In 1989, Harmelin was appointed by Pennsylvania Governor, Bob Casey Sr. as a Commissioner on the Board of the Pennsylvania Convention Center Authority. He served in that role until 2002. In 1992, he served as General Counsel for the Legislative Reapportionment Commission on behalf of the Pennsylvania State Senate and the Pennsylvania General Assembly. From 2007 to 2008, he worked as the receiver ad litem for the Commodity Futures Trading Commission and recovered $170 million, the largest in the commission's history. He also served as a member of the Third Circuit Court of Appeals Task Force to select counsel in certain lawsuits. He retired from Dilworth Paxson in 2019.

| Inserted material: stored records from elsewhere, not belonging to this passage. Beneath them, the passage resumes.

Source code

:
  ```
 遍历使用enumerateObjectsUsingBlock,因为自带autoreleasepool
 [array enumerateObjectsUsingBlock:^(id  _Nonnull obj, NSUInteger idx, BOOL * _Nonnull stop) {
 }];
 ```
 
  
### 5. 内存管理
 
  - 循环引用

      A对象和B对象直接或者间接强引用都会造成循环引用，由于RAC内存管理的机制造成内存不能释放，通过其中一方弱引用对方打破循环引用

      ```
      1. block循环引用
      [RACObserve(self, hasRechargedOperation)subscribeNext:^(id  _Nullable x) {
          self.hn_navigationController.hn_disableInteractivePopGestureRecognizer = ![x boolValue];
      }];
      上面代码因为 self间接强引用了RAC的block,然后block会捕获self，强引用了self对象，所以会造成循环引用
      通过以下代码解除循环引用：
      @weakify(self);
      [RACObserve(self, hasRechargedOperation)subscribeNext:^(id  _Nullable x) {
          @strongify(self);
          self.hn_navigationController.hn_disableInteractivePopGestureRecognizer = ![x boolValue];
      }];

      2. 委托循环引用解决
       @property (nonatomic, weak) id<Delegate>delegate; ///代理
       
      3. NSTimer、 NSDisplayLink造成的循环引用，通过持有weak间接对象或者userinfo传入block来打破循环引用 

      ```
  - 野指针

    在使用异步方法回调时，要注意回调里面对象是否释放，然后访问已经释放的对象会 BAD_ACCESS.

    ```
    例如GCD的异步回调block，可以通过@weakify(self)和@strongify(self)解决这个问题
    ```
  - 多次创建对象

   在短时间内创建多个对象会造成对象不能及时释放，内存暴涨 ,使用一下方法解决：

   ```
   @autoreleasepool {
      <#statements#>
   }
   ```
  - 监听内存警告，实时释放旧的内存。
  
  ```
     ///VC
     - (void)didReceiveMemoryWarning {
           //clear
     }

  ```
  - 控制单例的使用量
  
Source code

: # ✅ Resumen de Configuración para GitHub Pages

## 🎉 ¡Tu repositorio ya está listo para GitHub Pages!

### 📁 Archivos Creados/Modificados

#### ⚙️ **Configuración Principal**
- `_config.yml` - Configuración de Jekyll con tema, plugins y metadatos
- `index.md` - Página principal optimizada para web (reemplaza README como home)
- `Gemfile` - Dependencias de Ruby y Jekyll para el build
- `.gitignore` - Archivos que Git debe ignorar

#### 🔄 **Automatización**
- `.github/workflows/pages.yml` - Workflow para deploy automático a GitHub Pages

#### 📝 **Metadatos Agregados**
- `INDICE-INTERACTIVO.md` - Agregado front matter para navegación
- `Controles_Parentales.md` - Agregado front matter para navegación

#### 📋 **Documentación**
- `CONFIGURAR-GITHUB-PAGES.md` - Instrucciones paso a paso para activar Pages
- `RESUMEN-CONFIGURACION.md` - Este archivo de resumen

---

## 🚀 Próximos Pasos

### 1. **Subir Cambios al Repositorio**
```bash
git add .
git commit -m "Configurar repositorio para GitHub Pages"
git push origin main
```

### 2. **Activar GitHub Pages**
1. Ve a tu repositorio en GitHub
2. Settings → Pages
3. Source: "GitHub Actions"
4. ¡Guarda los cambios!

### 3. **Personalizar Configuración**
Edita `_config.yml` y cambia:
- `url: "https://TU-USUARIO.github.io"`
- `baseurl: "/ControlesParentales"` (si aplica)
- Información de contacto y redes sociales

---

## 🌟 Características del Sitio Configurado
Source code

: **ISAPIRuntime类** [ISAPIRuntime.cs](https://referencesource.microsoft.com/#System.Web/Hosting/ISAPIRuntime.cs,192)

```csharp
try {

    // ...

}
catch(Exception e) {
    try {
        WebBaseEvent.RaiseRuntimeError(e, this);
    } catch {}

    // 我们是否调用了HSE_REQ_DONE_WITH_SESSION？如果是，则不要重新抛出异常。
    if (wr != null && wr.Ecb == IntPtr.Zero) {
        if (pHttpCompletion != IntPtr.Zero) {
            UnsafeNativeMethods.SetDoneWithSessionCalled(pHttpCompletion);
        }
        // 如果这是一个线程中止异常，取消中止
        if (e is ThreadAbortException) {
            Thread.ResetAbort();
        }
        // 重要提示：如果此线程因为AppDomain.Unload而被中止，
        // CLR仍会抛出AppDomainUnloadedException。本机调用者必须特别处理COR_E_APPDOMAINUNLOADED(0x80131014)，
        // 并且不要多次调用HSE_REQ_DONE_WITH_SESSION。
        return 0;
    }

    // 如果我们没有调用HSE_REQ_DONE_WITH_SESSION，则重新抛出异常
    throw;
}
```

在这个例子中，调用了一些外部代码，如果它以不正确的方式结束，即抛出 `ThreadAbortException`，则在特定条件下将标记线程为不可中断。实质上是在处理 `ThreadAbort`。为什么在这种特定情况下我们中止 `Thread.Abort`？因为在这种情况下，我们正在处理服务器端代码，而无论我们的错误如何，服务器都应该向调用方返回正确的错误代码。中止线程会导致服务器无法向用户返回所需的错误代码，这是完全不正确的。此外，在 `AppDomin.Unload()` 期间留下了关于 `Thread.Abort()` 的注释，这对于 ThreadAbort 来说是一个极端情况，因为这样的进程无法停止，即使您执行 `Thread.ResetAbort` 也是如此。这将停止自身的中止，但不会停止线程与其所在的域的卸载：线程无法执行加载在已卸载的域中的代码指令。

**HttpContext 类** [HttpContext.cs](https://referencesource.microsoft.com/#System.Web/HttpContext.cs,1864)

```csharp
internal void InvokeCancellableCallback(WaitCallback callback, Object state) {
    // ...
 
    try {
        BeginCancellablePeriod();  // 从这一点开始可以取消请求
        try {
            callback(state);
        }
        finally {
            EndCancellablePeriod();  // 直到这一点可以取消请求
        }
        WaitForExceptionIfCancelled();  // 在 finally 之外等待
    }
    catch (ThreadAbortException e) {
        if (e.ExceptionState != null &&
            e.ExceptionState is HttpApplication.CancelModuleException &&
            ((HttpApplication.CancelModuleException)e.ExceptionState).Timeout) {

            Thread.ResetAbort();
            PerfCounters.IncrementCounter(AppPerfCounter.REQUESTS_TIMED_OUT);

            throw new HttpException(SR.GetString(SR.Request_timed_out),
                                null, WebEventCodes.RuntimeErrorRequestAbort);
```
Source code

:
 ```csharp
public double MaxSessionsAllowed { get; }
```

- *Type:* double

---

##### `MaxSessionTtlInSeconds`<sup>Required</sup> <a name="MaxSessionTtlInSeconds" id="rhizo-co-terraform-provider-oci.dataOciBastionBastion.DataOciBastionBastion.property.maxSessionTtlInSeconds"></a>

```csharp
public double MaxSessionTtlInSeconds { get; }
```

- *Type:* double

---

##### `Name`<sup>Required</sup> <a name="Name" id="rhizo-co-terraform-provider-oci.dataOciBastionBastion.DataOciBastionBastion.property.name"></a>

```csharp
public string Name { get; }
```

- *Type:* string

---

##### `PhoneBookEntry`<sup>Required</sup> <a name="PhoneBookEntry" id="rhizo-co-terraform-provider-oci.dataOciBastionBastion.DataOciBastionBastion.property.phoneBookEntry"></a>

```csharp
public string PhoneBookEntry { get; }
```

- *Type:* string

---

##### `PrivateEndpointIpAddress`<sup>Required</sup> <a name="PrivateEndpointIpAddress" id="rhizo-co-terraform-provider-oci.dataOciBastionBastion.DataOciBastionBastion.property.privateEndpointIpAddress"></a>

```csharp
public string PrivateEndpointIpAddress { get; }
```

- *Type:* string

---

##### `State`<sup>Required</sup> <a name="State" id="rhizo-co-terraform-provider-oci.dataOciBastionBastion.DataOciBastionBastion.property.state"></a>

Harmelin served as General Counsel to the National Constitution Center. Harmelin was awarded the Replansky Award by the Philadelphia Bar Association Corporate Law Committee for distinguished accomplishments in civics, law, and professionalism. He also sat on the National Constitution Center's Board of Trustees from the center's opening in 2000.

==Personal life==
Harmelin was the founder of the Philadelphia Constitution Foundation, where he led a project to bring the original copy of the Magna Carta to Philadelphia in 1987 as a way to commemorate the U.S. Constitution's 200th anniversary, and then again in 2001. He also sat on the boards of the Barnes Foundation, the Atlantic Legal Foundation, the College of Physicians of Philadelphia, and The Philadelphia Inquirer. He appeared in the History Channel show Save Our History where he spoke about the National Constitution Center. Harmelin helped draft the Russian Federation's Constitution, which was enacted in 1993. In 2013, Harmelin led a project to return Pennsylvania's original copy of the Bill of Rights, which was held in the New York Public Library. He arranged an agreement with the library that allowed the copy to be shared between the library and the state of Pennsylvania for 100 years. According to Jeffrey Rosen, who serves as the president and CEO of the National Constitution Center, "[there is] no one else in American history who's responsible for restoring two original copies of the Bill of Rights to their owners."

Harmelin was close friends with former longtime Pennsylvania Senator, Arlen Specter. He served as the Treasurer for Specter's successful re-election campaign in 2004.

Stephen Harmelin died from Parkinson's disease at home in Society Hill, on May 3, 2025, four days before his 86th birthday.